Exercise details
Beginning with the first entry, print all the records exactly.

Saved data entries
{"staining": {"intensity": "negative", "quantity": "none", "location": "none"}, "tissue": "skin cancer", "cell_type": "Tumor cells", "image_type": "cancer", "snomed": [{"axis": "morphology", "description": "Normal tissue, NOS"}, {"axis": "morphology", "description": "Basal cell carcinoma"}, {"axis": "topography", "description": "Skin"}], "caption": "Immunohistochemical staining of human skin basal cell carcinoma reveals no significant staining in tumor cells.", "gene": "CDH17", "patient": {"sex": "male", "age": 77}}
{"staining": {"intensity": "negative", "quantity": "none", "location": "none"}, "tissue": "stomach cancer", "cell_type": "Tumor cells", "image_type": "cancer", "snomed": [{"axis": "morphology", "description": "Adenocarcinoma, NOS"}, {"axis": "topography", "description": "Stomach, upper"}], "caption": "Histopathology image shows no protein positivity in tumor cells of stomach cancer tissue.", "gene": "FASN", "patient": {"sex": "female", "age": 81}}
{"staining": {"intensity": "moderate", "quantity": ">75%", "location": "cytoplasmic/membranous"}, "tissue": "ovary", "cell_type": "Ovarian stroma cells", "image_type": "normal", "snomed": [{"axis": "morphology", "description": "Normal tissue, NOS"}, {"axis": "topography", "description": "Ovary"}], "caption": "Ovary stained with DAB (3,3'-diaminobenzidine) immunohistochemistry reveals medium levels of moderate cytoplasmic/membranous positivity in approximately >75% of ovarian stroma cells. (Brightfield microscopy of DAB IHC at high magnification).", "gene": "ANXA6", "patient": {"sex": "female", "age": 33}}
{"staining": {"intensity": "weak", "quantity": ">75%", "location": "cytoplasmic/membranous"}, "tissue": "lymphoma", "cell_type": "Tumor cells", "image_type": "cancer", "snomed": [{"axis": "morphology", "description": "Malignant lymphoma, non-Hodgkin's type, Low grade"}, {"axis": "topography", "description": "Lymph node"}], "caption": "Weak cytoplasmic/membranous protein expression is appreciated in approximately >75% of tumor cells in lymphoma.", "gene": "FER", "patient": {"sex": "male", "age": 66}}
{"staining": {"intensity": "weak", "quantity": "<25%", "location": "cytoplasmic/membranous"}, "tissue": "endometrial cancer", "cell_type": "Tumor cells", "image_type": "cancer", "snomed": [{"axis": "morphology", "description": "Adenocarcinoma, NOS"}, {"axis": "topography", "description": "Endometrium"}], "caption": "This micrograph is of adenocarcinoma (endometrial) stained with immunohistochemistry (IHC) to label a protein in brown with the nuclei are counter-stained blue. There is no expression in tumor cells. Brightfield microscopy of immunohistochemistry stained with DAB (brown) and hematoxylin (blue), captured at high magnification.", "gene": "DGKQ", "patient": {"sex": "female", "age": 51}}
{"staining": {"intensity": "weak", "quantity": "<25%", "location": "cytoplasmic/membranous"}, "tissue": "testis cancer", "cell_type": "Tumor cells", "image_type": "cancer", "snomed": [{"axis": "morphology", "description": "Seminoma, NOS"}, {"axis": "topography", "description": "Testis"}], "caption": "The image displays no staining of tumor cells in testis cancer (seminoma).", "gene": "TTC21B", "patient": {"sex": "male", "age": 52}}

Response to this exercise
{"staining": {"intensity": "negative", "quantity": "none", "location": "none"}, "tissue": "skin cancer", "cell_type": "Tumor cells", "image_type": "cancer", "snomed": [{"axis": "morphology", "description": "Normal tissue, NOS"}, {"axis": "morphology", "description": "Basal cell carcinoma"}, {"axis": "topography", "description": "Skin"}], "caption": "Immunohistochemical staining of human skin basal cell carcinoma reveals no significant staining in tumor cells.", "gene": "CDH17", "patient": {"sex": "male", "age": 77}}
{"staining": {"intensity": "negative", "quantity": "none", "location": "none"}, "tissue": "stomach cancer", "cell_type": "Tumor cells", "image_type": "cancer", "snomed": [{"axis": "morphology", "description": "Adenocarcinoma, NOS"}, {"axis": "topography", "description": "Stomach, upper"}], "caption": "Histopathology image shows no protein positivity in tumor cells of stomach cancer tissue.", "gene": "FASN", "patient": {"sex": "female", "age": 81}}
{"staining": {"intensity": "moderate", "quantity": ">75%", "location": "cytoplasmic/membranous"}, "tissue": "ovary", "cell_type": "Ovarian stroma cells", "image_type": "normal", "snomed": [{"axis": "morphology", "description": "Normal tissue, NOS"}, {"axis": "topography", "description": "Ovary"}], "caption": "Ovary stained with DAB (3,3'-diaminobenzidine) immunohistochemistry reveals medium levels of moderate cytoplasmic/membranous positivity in approximately >75% of ovarian stroma cells. (Brightfield microscopy of DAB IHC at high magnification).", "gene": "ANXA6", "patient": {"sex": "female", "age": 33}}
{"staining": {"intensity": "weak", "quantity": ">75%", "location": "cytoplasmic/membranous"}, "tissue": "lymphoma", "cell_type": "Tumor cells", "image_type": "cancer", "snomed": [{"axis": "morphology", "description": "Malignant lymphoma, non-Hodgkin's type, Low grade"}, {"axis": "topography", "description": "Lymph node"}], "caption": "Weak cytoplasmic/membranous protein expression is appreciated in approximately >75% of tumor cells in lymphoma.", "gene": "FER", "patient": {"sex": "male", "age": 66}}
{"staining": {"intensity": "weak", "quantity": "<25%", "location": "cytoplasmic/membranous"}, "tissue": "endometrial cancer", "cell_type": "Tumor cells", "image_type": "cancer", "snomed": [{"axis": "morphology", "description": "Adenocarcinoma, NOS"}, {"axis": "topography", "description": "Endometrium"}], "caption": "This micrograph is of adenocarcinoma (endometrial) stained with immunohistochemistry (IHC) to label a protein in brown with the nuclei are counter-stained blue. There is no expression in tumor cells. Brightfield microscopy of immunohistochemistry stained with DAB (brown) and hematoxylin (blue), captured at high magnification.", "gene": "DGKQ", "patient": {"sex": "female", "age": 51}}
{"staining": {"intensity": "weak", "quantity": "<25%", "location": "cytoplasmic/membranous"}, "tissue": "testis cancer", "cell_type": "Tumor cells", "image_type": "cancer", "snomed": [{"axis": "morphology", "description": "Seminoma, NOS"}, {"axis": "topography", "description": "Testis"}], "caption": "The image displays no staining of tumor cells in testis cancer (seminoma).", "gene": "TTC21B", "patient": {"sex": "male", "age": 52}}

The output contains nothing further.